Facebook Loses Appeal

An appeals court in New York affectively changed the status of Facebook’s attempt to contest search warrants on behalf of its customers. The social media giant, founded in 2004, lost an appeal in a Manhattan courtroom on Tuesday in a decision highly anticipated by privacy advocates.

Facebook argued that in storing their customers’ photos and files, they have a right to challenge search warrants they deem unnecessary. Since Facebook would have to perform the task of searching for and delivering the information to law enforcement, the company reasoned these are unlike traditional warrants where police search a home, office, or other physical property themselves. The company, which has over 1.4 billion users, based its argument on the federal Stored Communications Act, which was enacted as part of the Electronic Communications Privacy Act, and the Fourth Amendment protecting citizens against unlawful search and seizures. The SCA states in part:

“A governmental entity may require the disclosure by a provider of electronic communication service of the contents of a wire or electronic communication, that is in electronic storage in an electronic communications system for one hundred and eighty days or less, only pursuant to a warrant issued using the procedures described in the Federal Rules of Criminal Procedure (or, in the case of a State court, issued using State warrant procedures) by a court of competent jurisdiction.”

Unanimous Decision

The panel of five judges ruled against Facebook’s argument, saying the act only allows third parties to contest subpoenas and court orders, not search warrants. Individual defendants, however, may contest search warrants under the SCA.

Other social media companies like Microsoft, Pinterest, Twitter and Google wrote amicus briefs in the case. At issue are 381 warrants signed two years ago ordering Facebook to turn over photos and communications to investigators looking into fraud among New York City firefighters and police officers. The evidence was used to charge over 130 of these firefighters and police officers with social security disability fraud in excess of $400 million in benefits. This includes those claiming illness as a result of the terrorist attacks of September 11, 2001. Images of these “disabled” defendants engaging in such activities as martial arts, golfing, and water sports posted to Facebook were used to charge them with fraud. Only 62 people were charged with a crime, and nearly $25 million in restitution has been recovered from those found guilty.

Broad Strokes

The appellate panel was not pleased with the large net that was cast to obtain charges against the 62 defendants, who were among a group indicted in 2014. The affidavit was never made public, and only 16% of those whose records were searched were charged. Facebook lawyers argued that the warrants were too burdensome to execute, too broad and included not only possibly incriminating pictures, but also what they consider non-relevant information such as religions, sexual orientations, family members and “private” messages.

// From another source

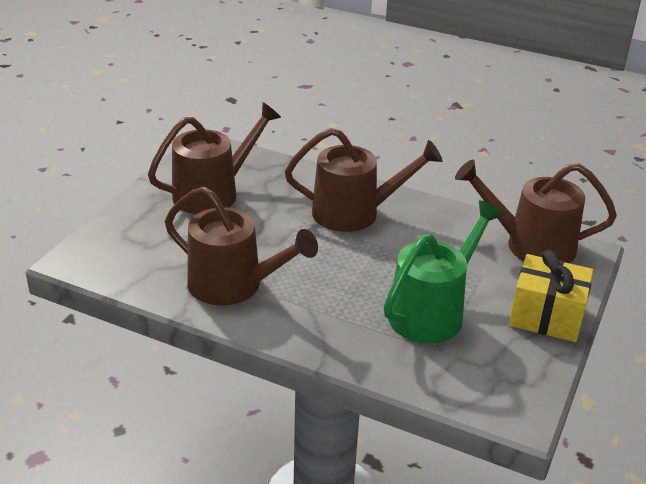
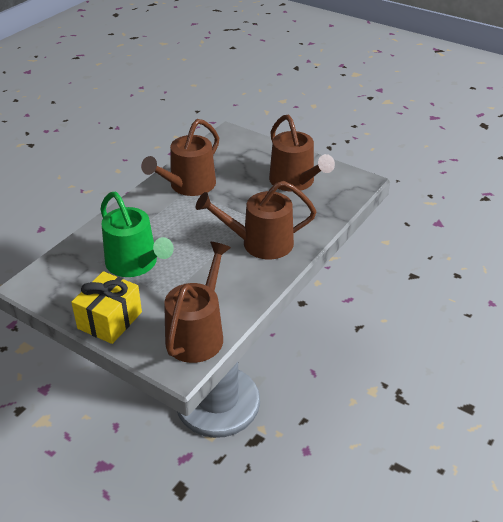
camera: 100 degrees right, 5 degrees up
brown watering can [285,128,442,232] -> brown watering can turned 75 degrees clockwise [196,181,316,259]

One concern among those supporting the social media companies’ viewpoint, is that customers’ data is reported to law enforcement via search warrants before the consumer has a chance to defend it. The court ruled that defendants have the right to try and suppress evidence they believe may have been obtained unconstitutionally before the trial begins.

For Your Eyes Only?

Others believe that customers are a little too willing to post personal information online. In 2012, a federal judge, also in New York, ruled that all claims of privacy are invalid when photos, messages, and communications are shared online. A witness in the case was one of the defendant’s Facebook “friends” who gave the prosecution access to his profile. Just last year in New Jersey, a federal judge ruled in favor of law enforcement creating fake social media accounts with the sole purpose of searching through the accounts of suspects.

A spokesperson for Facebook says the company is still considering its legal options following this latest decision. The company released a statement saying, “We continue to believe that overly broad search warrants — granting the government the ability to keep hundreds of people’s account information indefinitely — are unconstitutional and raise important concerns about the privacy of people’s online information.”


Facebook lost an appeal in a New York court this week. Manhattan prosecutors had issued 381 search warrants to Facebook for photos, messages, and data from former city workers suspected of social security fraud in excess of $400 million. The judges made a unanimous decision that the company cannot shield its users’ data from search warrants by law enforcement.

CIPP Exam Preparation

In preparation for the Certification Information Privacy Professional/United States (CIPP/US) exam, a privacy professional should be comfortable with topics related to this post, including:

Government and Court Access to Private-sector Information (III.A.b.2.)